Multi-omics Data Integration Group

The Center for Disease Neurogenomics (CDN) is generating an unprecedented amount of data across a broad spectrum of biological layers. The Multi-omics Data Integration Group, under the direction of Jaroslav Bendl, PhD, provides the expertise and methods to integrate disparate sources and types of data to create a comprehensive picture of molecular systems associated with neuropsychiatric and neurodegenerative diseases.

Integrating Multi-Layered Data From Disparate Sources and Methods

Our group is developing computational methods and databases to annotate and interpret human genomics, epigenomics, proteomics, and transcriptomics data to better understand neuropsychiatric and neurodegenerative diseases. Our team has expertise in combining individual omics data, in a sequential or simultaneous manner, to decipher molecular changes associated with disease pathophysiology. Notably, as a member of the AMP-AD and PsychENCODE consortia, we have led the computational analysis of epigenetic changes in the two largest cohorts of postmortem brains associated with Alzheimer’s disease, bipolar disease, and schizophrenia. The volume of the data we work with is extraordinary, however the access to the Mount Sinai supercomputer, Minerva, allows us to process the data with minimal delay.

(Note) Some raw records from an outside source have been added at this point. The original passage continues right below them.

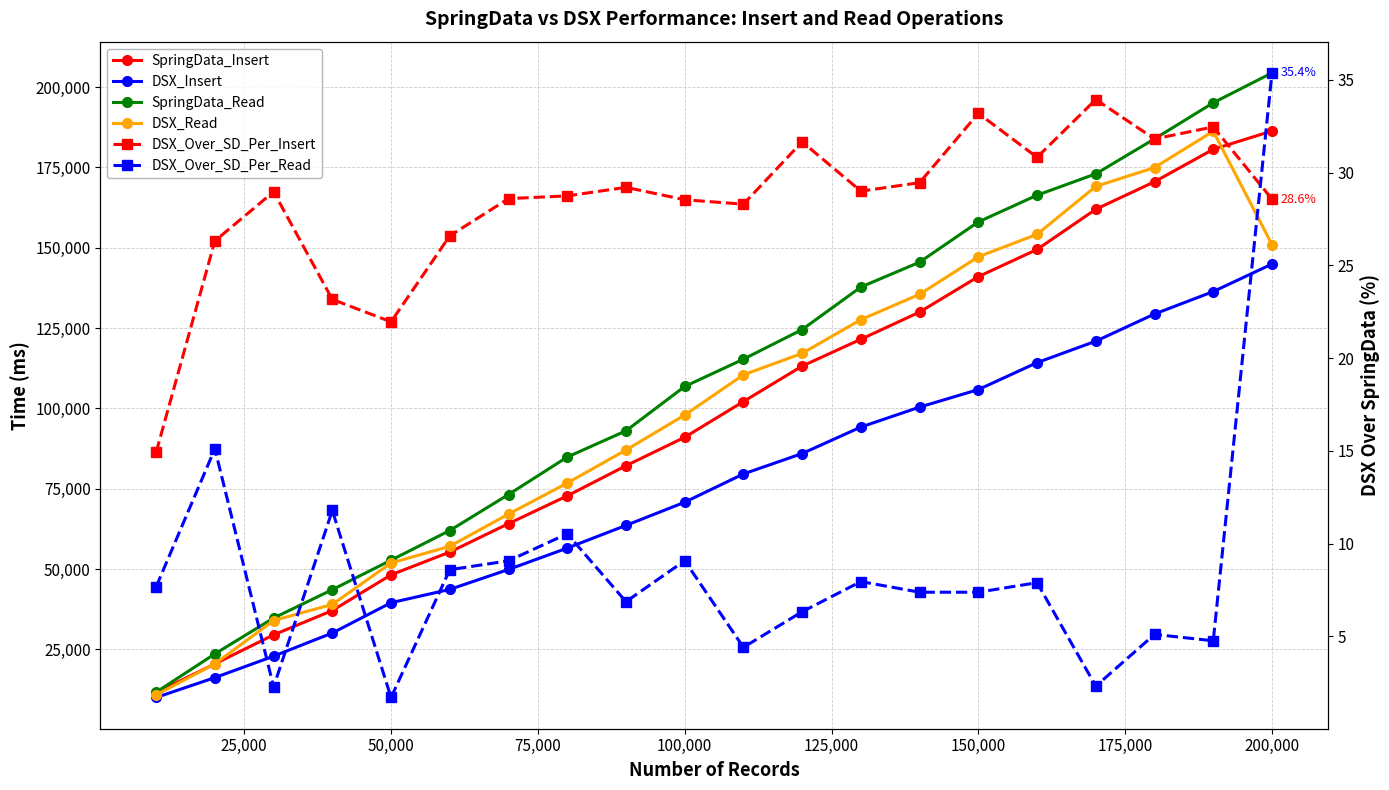

Which series has the largest total across all categories?

SpringData_Read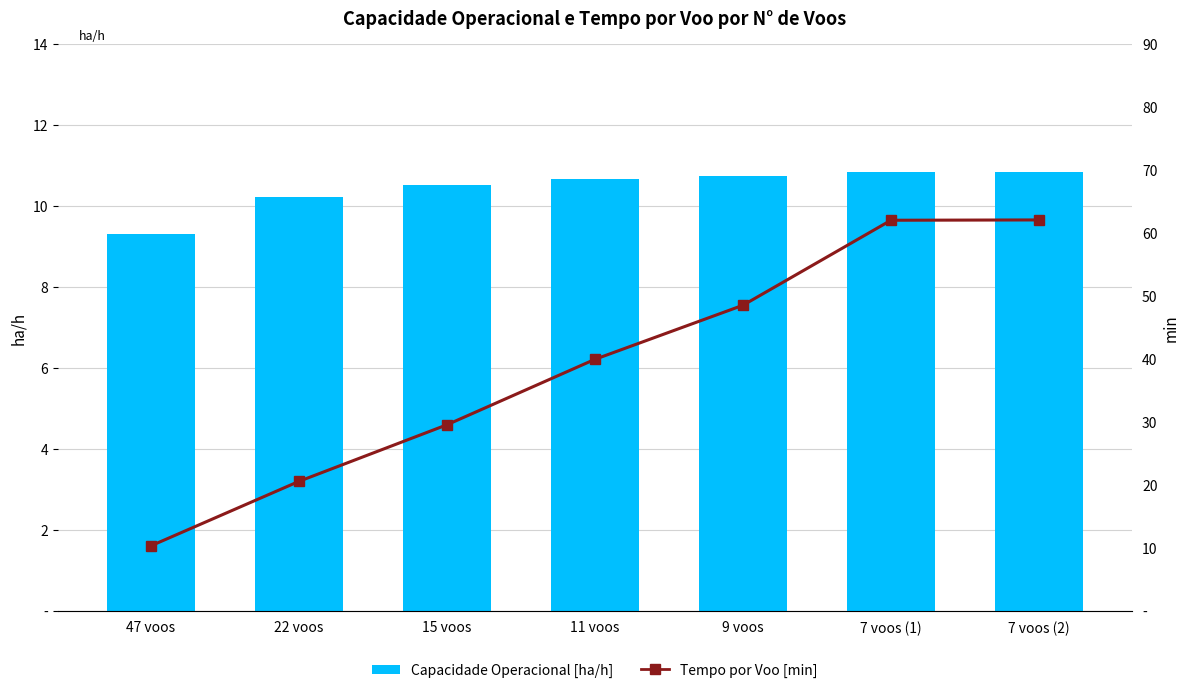

How many data points in Capacidade Operacional [ha/h] are above 10?

6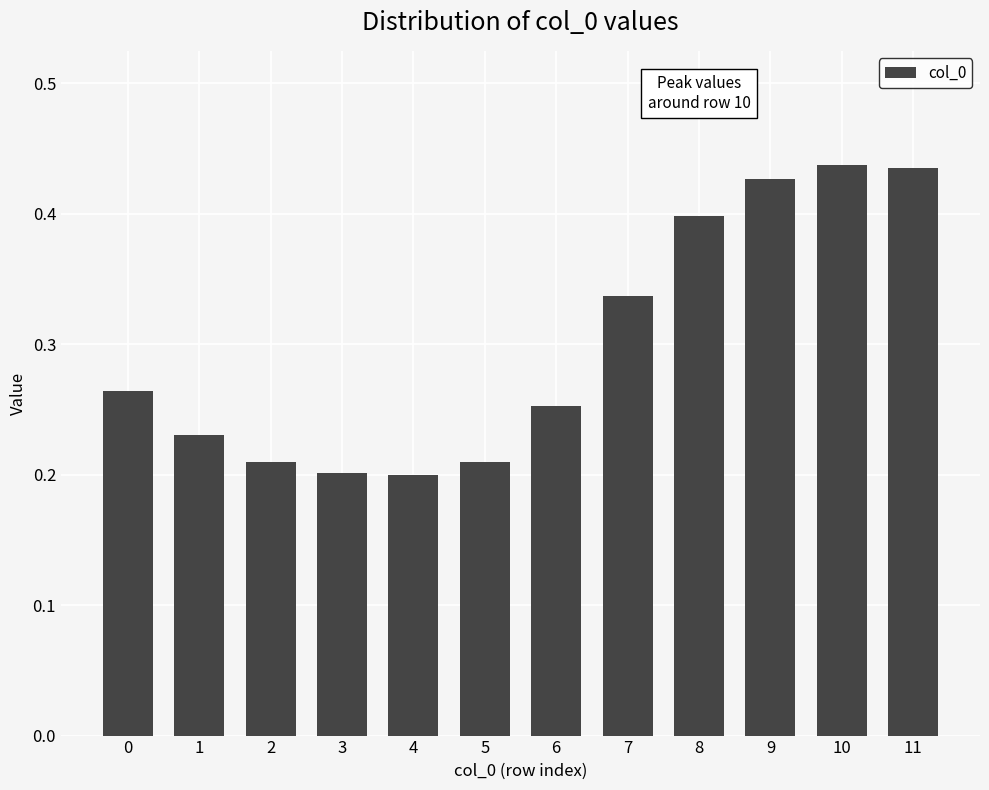

Which has a higher value, 2 or 7?

7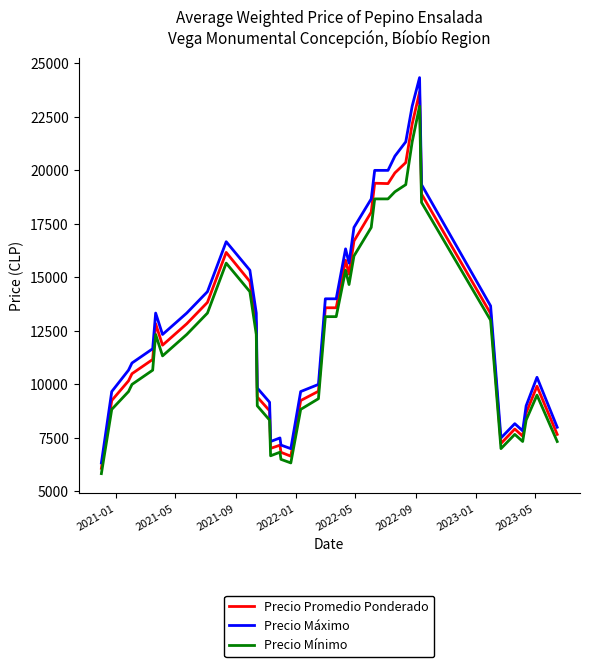

List the series in order of their overall mean, highest first.

Precio Máximo, Precio Promedio Ponderado, Precio Mínimo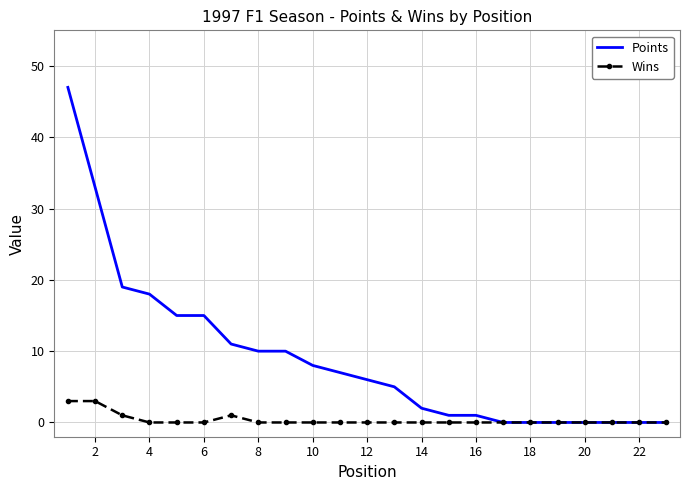

Which series has the largest total across all categories?

Points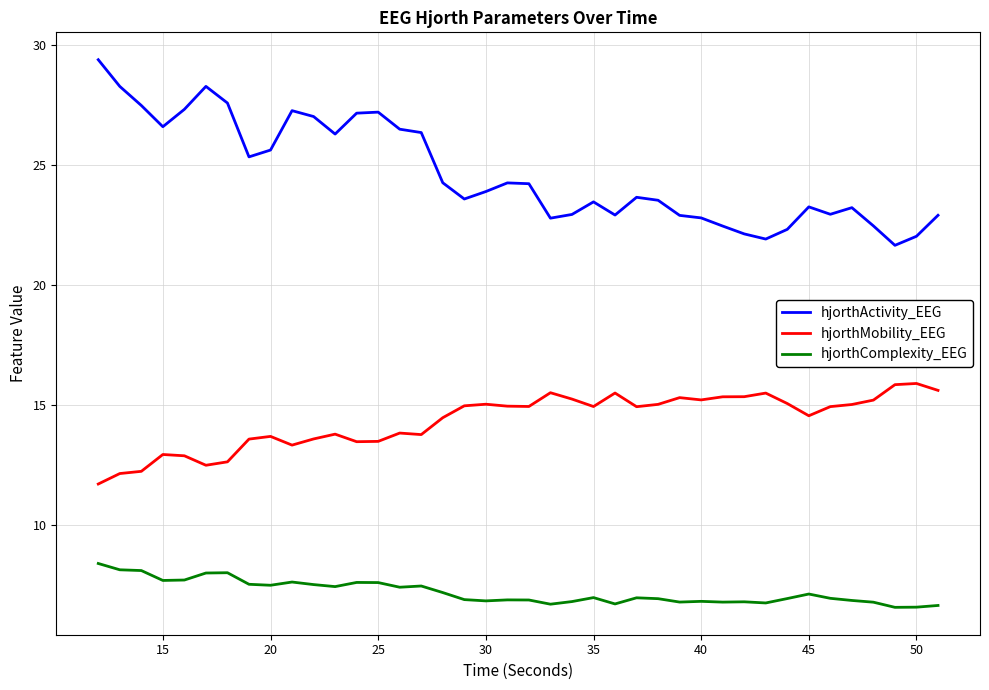

Count the number of categories in the chart.

40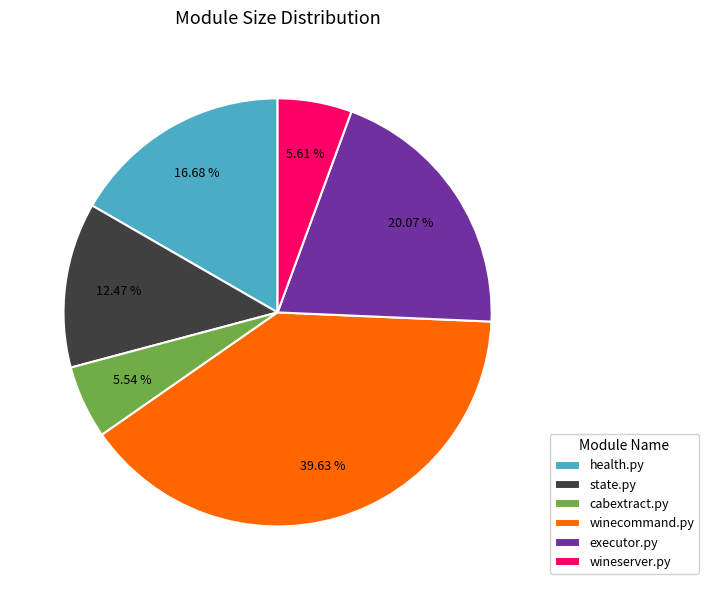

True or false: state.py accounts for 2% of the total.

False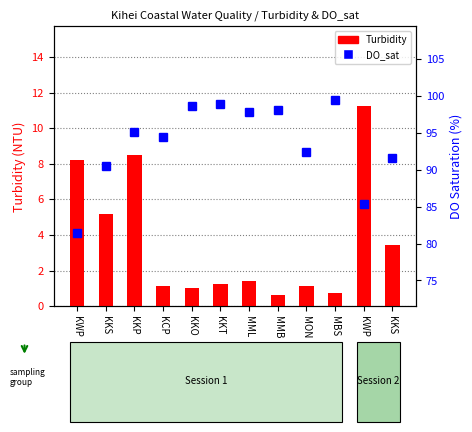

Which series has the largest total across all categories?

DO_sat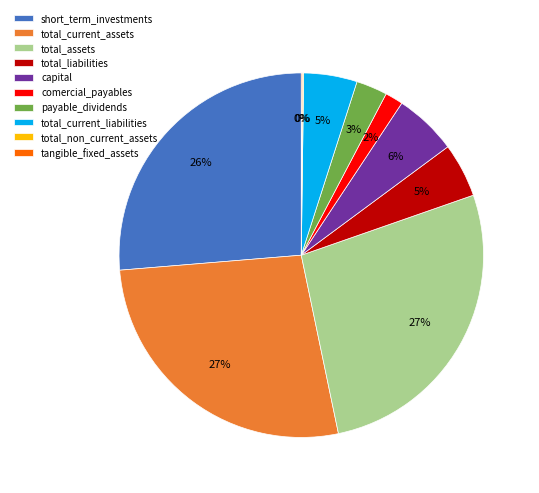

Does total_current_liabilities account for over 50% of the chart?

No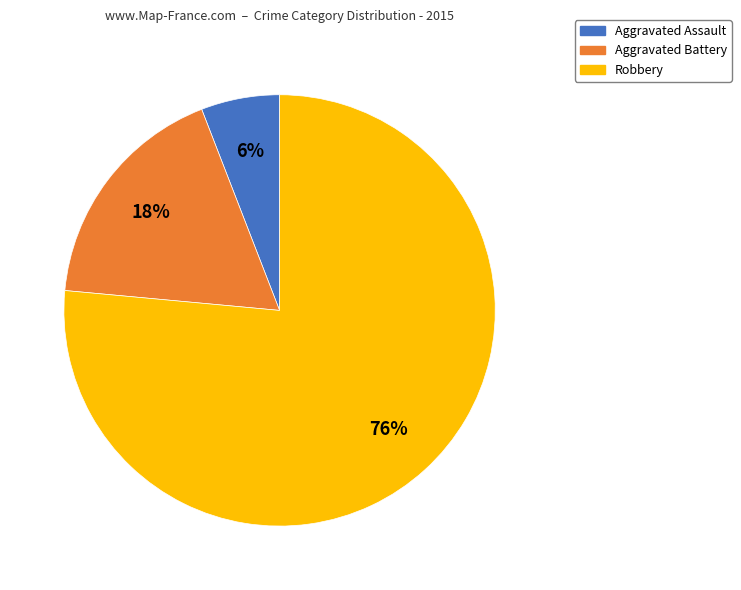

Does Aggravated Battery represent more than half of the total?

No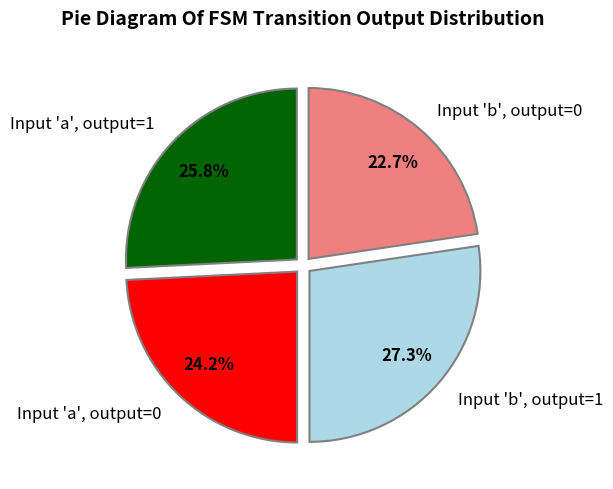

To the nearest percent, what is the difference between the largest and smallest slice percentages?

5%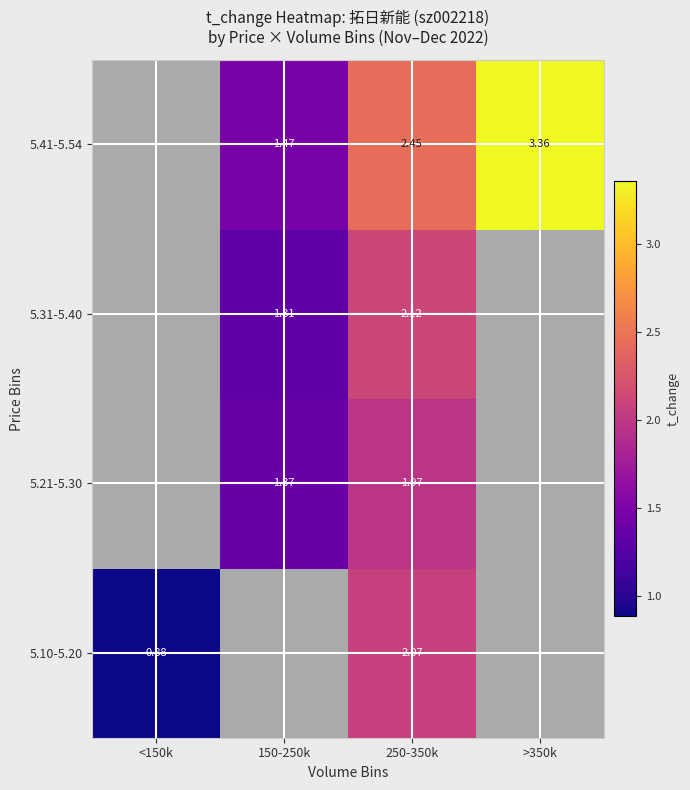

Which label corresponds to the smallest value in the chart?

<150k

Ensuring the Reliability of Data

We receive genetics and genomics data generated by a wide variety of molecular assays from both within and outside the Center, including members of other brain research consortia. To evaluate data quality and identify the sources of technical bias across molecular samples, we employ state-of-the-art techniques that can detect data abnormalities and apply various compensatory mechanisms. To increase the credibility of outputs produced by our pipelines, we compare them against similar published data sets and literature in an automated manner. Through the combination of all of these streams of data, we can identify those events that are triggering or contributing to the final phenotype or manifestation of the disease.

Our development of computational pipelines is often synchronized with other consortia members and follows the established standards in the field. This way, we can easily repurpose the existing code solutions for processing similar molecular assays and quickly integrate them into our discovery workflows.

Through our multi-pronged approach, we strive to make sure our results are reproducible and reliable. With the trustworthy integration of data from multiple sources, our goal is to capture a comprehensive picture of the molecular processes happening within diseased and control human brain cells.

Making Data Accessible Through Visualization Portals and Databases

In the spirit of collaboration with the broader scientific community, we create visualization portals and databases that provide an interactive view of multi-omics data sets. We generate data for different brain regions, cell types, and disease conditions. Our visualization portals facilitate multiple ways to graphically overlay various data sets. For instance, they enable a quick view of which genes are expressed in specific cell types, and a comparison between diseased and healthy controls. By making our data more accessible to the community researching neuropsychiatric and neurodiseases, we hope to accelerate understanding of the mechanisms of disease and, eventually, avenues of treatment.